DETROIT (Reuters) - Auto parts maker Lear Corp (LEA.N) beat Wall Street fourth quarter profit and sales expectations on rising auto sales in North America, the company said on Friday.
The spike of auto sales in Lear’s home market overcame a slight drop in Europe, where the auto industry continues its downward trend.
Lear, the maker of auto seats and electrical power systems, confirmed the 2013 outlook it gave three months ago. That outlook includes sales in the range of $15 billion to $15.5 billion, up from 2012’s revenue of $14.57 billion.
“We continue to win new business globally and expect to benefit from the investments that we are making in component capabilities and the emerging markets,” said Matt Simoncini, president and chief executive officer.
Lear sees 2013 industrywide auto production on North America rising 1 percent, falling 4 percent in Europe and rising 9 percent in China.
North America made up 39 percent of overall company fourth quarter sales, compared with 33 percent from Europe, 18 percent in Asia and 10 percent in the rest of the world. A year ago, Lear’s sales in Europe were higher than in North America.
For the fourth quarter, Lear’s sales in North America rose 14 percent, fell 1 percent in Europe, and rose 13 percent in Asia.
Lear, based in suburban Detroit, reported a net income of $881.9 million, and earnings per share of $9.00, which compares with $106.5 million and $1.03 earnings per diluted share a year ago.
The fourth quarter net income was inflated by tax benefits of $739.3 million, mainly the reversal of a tax valuation allowance of $767 million.
Excluding one-time items, Lear posted earnings per share of $1.48 in the quarter, which beat expectations of $1.37 by analysts polled by Thomson Reuters I/B/E/S.
Revenue in the quarter was $3.72 billion, up from $3.51 billion a year before. Analysts had expected quarterly revenue of $3.55 billion, according to Thomson Reuters I/B/E/S.

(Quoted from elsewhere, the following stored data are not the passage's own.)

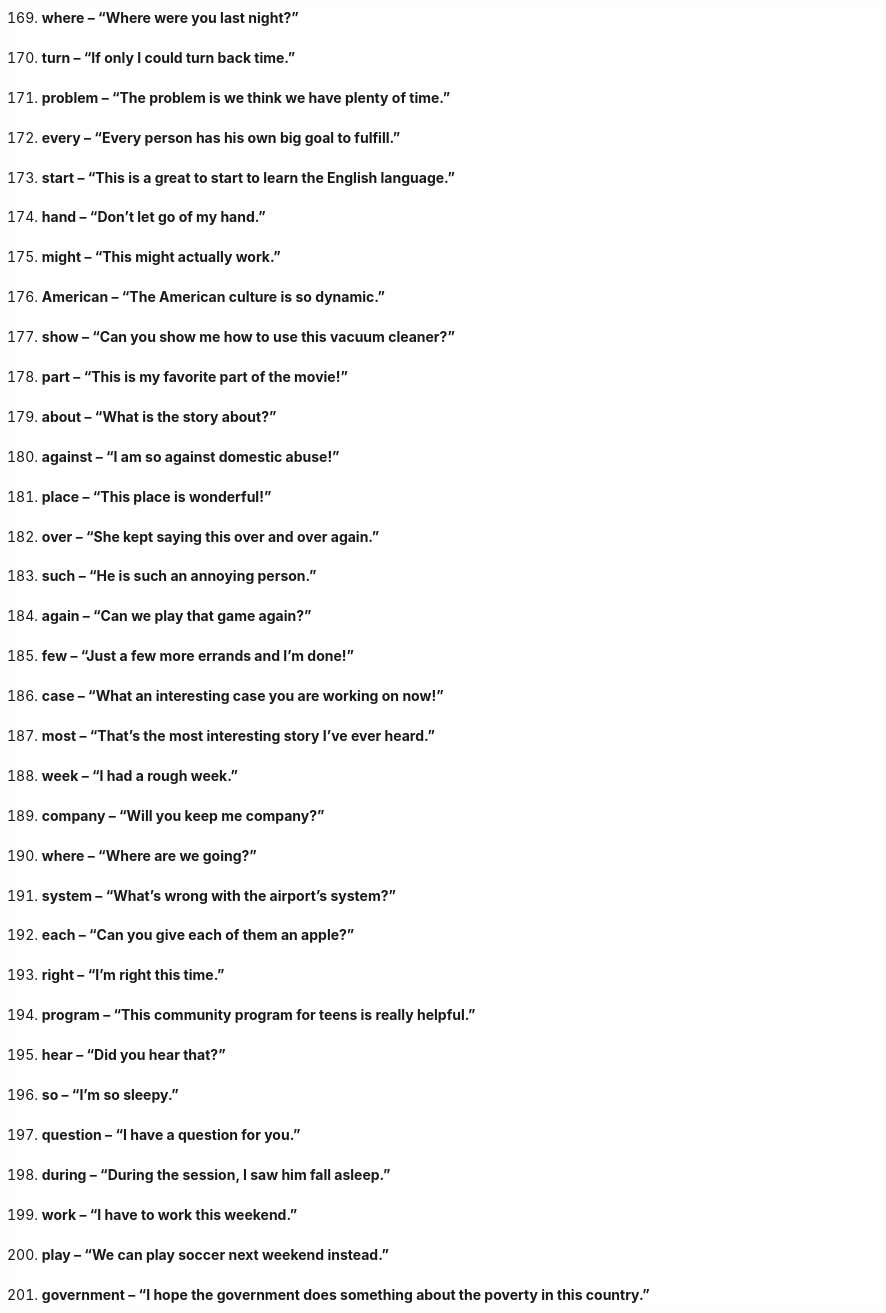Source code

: 169.  #### **where**  – “Where were you last night?”
    
170.  #### **turn**  – “If only I could turn back time.”
    
171.  #### **problem**  – “The problem is we think we have plenty of time.”
    
172.  #### **every**  – “Every person has his own big goal to fulfill.”
    
173.  #### **start**  – “This is a great to start to learn the English language.”
    
174.  #### **hand**  – “Don’t let go of my hand.”
    
175.  #### **might**  – “This might actually work.”
    
176.  #### **American**  – “The American culture is so dynamic.”
    
177.  #### **show**  – “Can you show me how to use this vacuum cleaner?”
    
178.  #### **part**  – “This is my favorite part of the movie!”
    
179.  #### **about**  – “What is the story about?”
    
180.  #### **against**  – “I am so against domestic abuse!”
    
181.  #### **place**  – “This place is wonderful!”
    
182.  #### **over**  – “She kept saying this over and over again.”
    
183.  #### **such**  – “He is such an annoying person.”
    
184.  #### **again**  – “Can we play that game again?”
    
185.  #### **few**  – “Just a few more errands and I’m done!”
    
186.  #### **case**  – “What an interesting case you are working on now!”
    
187.  #### **most**  – “That’s the most interesting story I’ve ever heard.”
    
188.  #### **week**  – “I had a rough week.”
    
189.  #### **company**  – “Will you keep me company?”
    
190.  #### **where**  – “Where are we going?”
    
191.  #### **system**  – “What’s wrong with the airport’s system?”
    
192.  #### **each**  – “Can you give each of them an apple?”
    
193.  #### **right**  – “I’m right this time.”
    
194.  #### **program**  – “This community program for teens is really helpful.”
    
195.  #### **hear**  – “Did you hear that?”
    
196.  #### **so**  – “I’m so sleepy.”
    
197.  #### **question**  – “I have a question for you.”
    
198.  #### **during**  – “During the session, I saw him fall asleep.”
    
199.  #### **work**  – “I have to work this weekend.”
    
200.  #### **play**  – “We can play soccer next weekend instead.”
    
201.  #### **government**  – “I hope the government does something about the poverty in this country.”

For the full year, Lear reported a rise of 3 percent in revenue to $14.57 billion. Yearly net income was $1.28 billion, or $12.85 per diluted share, up from $540.7 million, or $5.08 per diluted share in 2011. The 2012 net income includes the tax valuation allowance from the fourth quarter.
In January, Lear’s board authorized increasing its share repurchase program by $800 million, bringing the total to $1 billion over the next three years. In the fourth quarter, Lear repurchased 1.2 million shares for $50 million and in 2012 bought 5.4 million shares for $223 million.
Among Lear sales, 76 percent comes from its seating business and the remainder for its electrical power systems business.